#### [AIM OF THE EXERCISE]
Transcribe the listing below in full, exactly, with no images.
* * * * *
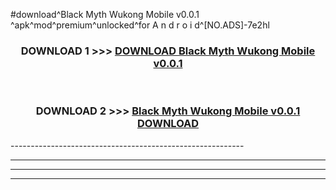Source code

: #download^Black Myth Wukong Mobile v0.0.1 ^apk^mod^premium^unlocked^for A n d r o i d^[NO.ADS]-7e2hl



<div align="center">

<h3>DOWNLOAD 1 >>> <a href="https://runaway1.web.app/?sq=Black Myth Wukong Mobile v0.0.1 ">DOWNLOAD Black Myth Wukong Mobile v0.0.1 </a></h3><br>

<h3>DOWNLOAD 2 >>> <a href="https://runaway1.web.app/?sq=Black Myth Wukong Mobile v0.0.1 ">Black Myth Wukong Mobile v0.0.1  DOWNLOAD </a></h3>

</div>
----------------------------------------------------------

----------------------------------------------------------

----------------------------------------------------------

----------------------------------------------------------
* * * * *
#### [WRITTEN ANSWER]
Source code

: #download^Black Myth Wukong Mobile v0.0.1 ^apk^mod^premium^unlocked^for A n d r o i d^[NO.ADS]-7e2hl



<div align="center">

<h3>DOWNLOAD 1 >>> <a href="https://runaway1.web.app/?sq=Black Myth Wukong Mobile v0.0.1 ">DOWNLOAD Black Myth Wukong Mobile v0.0.1 </a></h3><br>

<h3>DOWNLOAD 2 >>> <a href="https://runaway1.web.app/?sq=Black Myth Wukong Mobile v0.0.1 ">Black Myth Wukong Mobile v0.0.1  DOWNLOAD </a></h3>

</div>
----------------------------------------------------------

----------------------------------------------------------

----------------------------------------------------------

----------------------------------------------------------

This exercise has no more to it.